▸ The problem
Using the text on hot flash medications, answer these:
1. What side effects can clonidine cause?
2. In the phase III trial NCCTG-N03C5, about what median reduction in hot flash frequency and score came with gabapentin use?
3. In the pilot study, what daily dose of citalopram did women switch to?

▸ Text passage
In the short term, side effects for antidepressant agents in the doses used to treat hot flashes are minimal and primarily include nausea, sedation, dry mouth, and appetite suppression or stimulation. In the long term, the prevalence of decreased sexual function with the use of SSRIs at doses for treating hot flashes is not known. The anticonvulsants gabapentin and pregabalin can cause sedation, dizziness, and difficulty concentrating, while clonidine can cause dry mouth, sedation, constipation, and insomnia.    [Level of evidence: I] Patients respond as individuals to both the efficacy and the toxicity of various medications. Therefore, careful assessment and tailored treatment chosen collaboratively by provider and health care consumer are needed.
Data indicate that if a medication does not help an individual, switching to another medication—whether a different antidepressant or gabapentin—may be worthwhile. In a randomized phase III trial (NCCTG-N03C5) of gabapentin alone versus gabapentin in conjunction with an antidepressant in women who had inadequate control of their hot flashes with an antidepressant alone,  [Level of evidence: I] gabapentin use resulted in an approximately 50% median reduction in hot flash frequency and score, regardless of whether the antidepressant was continued. In other words, for women who were using antidepressants exclusively for the management of hot flashes that were inadequately controlled, initiation of gabapentin with discontinuation of the antidepressant produced results equal to those obtained with combined therapy, resulting in the need for fewer medications. Similarly, in a pilot study of women receiving inadequate benefit from venlafaxine for hot flash reduction, switching to open-label citalopram, 20 mg per day, resulted in a 50% reduction in hot flash frequency and score.

▸ Dataset

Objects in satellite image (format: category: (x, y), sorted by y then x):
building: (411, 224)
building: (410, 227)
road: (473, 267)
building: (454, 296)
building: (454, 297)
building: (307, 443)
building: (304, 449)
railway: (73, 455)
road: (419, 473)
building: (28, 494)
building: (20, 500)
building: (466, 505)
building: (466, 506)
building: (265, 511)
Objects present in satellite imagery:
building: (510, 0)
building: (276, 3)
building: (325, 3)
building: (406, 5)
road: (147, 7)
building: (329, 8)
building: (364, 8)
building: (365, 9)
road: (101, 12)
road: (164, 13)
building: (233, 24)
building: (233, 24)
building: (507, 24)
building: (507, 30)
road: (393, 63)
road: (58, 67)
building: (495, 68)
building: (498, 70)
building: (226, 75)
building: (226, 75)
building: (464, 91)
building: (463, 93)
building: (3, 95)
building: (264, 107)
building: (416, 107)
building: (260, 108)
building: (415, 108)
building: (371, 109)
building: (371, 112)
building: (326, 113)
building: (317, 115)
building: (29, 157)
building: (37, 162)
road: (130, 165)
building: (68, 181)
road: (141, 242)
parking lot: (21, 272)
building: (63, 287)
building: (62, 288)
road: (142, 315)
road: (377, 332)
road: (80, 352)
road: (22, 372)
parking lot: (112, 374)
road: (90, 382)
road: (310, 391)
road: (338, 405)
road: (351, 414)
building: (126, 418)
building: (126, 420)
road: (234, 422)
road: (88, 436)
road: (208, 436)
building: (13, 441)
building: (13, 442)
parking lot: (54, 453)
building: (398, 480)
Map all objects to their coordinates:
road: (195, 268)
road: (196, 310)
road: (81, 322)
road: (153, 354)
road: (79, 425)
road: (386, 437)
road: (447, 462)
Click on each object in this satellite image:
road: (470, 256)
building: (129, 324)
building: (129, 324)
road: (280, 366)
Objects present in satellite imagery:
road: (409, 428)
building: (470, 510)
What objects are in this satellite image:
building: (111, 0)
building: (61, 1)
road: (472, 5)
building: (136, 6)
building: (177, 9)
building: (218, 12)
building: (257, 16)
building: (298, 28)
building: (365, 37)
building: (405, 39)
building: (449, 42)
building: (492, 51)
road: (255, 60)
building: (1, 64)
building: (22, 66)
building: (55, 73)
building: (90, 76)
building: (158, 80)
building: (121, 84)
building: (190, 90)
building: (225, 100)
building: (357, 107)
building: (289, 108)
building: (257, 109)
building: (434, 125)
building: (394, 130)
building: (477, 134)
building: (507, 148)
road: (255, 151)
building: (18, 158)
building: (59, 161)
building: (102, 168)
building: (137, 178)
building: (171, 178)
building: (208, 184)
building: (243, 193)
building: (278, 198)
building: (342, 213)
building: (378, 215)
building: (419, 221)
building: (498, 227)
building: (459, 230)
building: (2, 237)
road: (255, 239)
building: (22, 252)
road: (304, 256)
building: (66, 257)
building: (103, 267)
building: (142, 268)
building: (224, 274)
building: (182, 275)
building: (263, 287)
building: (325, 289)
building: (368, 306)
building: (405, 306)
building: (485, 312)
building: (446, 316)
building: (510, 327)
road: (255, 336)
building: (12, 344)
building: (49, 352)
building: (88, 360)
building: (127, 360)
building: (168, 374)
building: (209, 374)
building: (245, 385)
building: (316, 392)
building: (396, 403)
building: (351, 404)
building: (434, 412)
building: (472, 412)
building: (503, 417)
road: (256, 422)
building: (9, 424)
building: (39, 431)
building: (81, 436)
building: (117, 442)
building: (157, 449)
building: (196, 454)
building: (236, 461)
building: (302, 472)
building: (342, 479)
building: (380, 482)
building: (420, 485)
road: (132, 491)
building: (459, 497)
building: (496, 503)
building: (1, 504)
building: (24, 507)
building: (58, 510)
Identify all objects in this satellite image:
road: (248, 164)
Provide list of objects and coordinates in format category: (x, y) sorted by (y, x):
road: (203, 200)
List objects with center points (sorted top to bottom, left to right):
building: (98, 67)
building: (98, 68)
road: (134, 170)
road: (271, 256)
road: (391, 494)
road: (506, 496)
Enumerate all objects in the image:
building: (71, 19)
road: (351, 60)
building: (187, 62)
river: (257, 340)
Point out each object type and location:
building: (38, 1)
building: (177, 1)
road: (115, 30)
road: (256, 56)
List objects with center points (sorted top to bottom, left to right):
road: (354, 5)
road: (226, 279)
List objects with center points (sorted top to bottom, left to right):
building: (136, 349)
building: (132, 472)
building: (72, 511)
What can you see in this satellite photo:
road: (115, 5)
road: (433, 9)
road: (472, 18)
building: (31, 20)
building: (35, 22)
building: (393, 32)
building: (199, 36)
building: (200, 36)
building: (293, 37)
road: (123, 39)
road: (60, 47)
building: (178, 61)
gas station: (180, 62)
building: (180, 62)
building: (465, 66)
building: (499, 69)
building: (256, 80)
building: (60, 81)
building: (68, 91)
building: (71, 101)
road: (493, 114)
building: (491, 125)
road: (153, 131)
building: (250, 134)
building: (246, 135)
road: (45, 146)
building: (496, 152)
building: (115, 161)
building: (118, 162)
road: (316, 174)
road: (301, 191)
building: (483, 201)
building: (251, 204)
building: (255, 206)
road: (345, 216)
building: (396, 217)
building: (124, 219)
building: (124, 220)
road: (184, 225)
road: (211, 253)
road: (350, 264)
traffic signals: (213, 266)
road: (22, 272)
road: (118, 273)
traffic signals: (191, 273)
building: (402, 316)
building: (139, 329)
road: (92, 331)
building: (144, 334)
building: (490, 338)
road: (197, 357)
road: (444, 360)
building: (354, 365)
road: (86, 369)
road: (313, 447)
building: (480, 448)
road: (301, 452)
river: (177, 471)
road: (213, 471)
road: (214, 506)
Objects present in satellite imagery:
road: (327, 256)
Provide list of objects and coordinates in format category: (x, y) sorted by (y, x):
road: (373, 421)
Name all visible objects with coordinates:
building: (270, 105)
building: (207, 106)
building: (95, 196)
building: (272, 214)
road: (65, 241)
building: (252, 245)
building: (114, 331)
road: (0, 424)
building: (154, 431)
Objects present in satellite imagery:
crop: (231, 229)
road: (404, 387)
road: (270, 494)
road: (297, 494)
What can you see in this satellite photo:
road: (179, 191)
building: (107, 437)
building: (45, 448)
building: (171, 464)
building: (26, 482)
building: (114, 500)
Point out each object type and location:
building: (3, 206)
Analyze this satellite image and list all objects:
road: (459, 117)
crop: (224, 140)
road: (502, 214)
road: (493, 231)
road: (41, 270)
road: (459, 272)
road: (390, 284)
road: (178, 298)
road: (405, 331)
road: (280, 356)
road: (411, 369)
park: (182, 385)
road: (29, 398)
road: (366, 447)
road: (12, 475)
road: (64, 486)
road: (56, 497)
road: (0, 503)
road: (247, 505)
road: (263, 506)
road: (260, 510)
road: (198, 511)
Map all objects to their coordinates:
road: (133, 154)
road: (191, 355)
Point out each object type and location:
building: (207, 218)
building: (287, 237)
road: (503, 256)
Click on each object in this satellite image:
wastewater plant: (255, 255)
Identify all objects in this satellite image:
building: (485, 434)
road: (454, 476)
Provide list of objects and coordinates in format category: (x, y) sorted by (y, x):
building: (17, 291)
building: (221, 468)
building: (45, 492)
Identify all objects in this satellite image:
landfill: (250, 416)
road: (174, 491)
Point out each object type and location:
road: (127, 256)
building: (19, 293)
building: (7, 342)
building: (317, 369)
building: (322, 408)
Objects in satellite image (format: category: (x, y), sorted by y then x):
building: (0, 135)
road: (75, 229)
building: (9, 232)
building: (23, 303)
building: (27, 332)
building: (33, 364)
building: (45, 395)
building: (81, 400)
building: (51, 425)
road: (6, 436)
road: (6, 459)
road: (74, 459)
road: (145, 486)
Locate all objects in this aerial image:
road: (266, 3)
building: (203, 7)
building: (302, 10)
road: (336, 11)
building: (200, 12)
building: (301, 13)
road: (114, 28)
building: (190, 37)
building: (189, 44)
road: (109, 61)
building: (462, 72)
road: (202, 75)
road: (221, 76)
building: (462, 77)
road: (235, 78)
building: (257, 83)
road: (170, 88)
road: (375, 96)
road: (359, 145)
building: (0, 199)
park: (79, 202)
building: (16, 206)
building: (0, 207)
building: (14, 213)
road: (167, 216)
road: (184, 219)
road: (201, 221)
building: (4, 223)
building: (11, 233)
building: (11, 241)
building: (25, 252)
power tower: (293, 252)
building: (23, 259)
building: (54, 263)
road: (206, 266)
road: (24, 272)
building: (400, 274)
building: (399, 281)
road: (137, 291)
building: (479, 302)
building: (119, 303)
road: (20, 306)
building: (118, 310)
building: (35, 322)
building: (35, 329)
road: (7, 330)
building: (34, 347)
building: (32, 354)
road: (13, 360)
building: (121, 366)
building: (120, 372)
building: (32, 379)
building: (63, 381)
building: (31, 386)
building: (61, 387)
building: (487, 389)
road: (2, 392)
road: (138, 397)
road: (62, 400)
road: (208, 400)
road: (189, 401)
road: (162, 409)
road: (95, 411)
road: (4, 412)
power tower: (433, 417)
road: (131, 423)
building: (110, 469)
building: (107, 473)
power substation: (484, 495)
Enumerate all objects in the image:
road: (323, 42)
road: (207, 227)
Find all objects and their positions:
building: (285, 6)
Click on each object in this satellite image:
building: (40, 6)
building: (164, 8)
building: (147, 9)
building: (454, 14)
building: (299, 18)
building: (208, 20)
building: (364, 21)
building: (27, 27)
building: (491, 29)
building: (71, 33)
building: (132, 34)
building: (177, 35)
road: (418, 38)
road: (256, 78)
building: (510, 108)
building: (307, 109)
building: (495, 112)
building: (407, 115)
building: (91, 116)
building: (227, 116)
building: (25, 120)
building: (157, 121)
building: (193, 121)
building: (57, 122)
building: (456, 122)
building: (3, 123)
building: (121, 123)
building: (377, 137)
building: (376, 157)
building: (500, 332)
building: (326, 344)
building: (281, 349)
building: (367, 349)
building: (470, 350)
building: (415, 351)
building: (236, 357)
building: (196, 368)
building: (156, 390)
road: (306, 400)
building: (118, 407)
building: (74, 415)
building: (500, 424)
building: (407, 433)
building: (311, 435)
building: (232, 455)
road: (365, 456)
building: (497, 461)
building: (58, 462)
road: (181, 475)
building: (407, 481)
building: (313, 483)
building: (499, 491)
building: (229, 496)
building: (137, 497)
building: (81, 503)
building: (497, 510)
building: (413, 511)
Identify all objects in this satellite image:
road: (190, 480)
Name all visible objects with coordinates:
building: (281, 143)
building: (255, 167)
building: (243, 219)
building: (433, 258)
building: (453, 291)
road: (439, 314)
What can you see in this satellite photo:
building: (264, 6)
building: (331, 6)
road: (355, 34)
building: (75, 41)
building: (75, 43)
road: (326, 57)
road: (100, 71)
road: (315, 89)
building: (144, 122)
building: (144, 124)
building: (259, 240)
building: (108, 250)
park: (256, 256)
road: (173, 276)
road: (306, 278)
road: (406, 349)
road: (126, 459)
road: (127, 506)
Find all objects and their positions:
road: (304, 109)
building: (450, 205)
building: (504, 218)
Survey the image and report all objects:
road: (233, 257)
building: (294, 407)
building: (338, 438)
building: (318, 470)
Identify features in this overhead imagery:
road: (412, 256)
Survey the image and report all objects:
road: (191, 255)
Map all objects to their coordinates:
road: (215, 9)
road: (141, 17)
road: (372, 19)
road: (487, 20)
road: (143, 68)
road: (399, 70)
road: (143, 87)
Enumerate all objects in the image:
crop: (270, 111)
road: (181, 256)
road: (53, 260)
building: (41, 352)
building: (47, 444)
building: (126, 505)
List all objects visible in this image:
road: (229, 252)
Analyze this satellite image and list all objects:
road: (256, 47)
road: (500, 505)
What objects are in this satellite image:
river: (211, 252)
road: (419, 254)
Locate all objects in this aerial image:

▸ Solution to this exercise
1. Dry mouth, sedation, constipation, and insomnia.
2. About 50%.
3. 20 mg per day.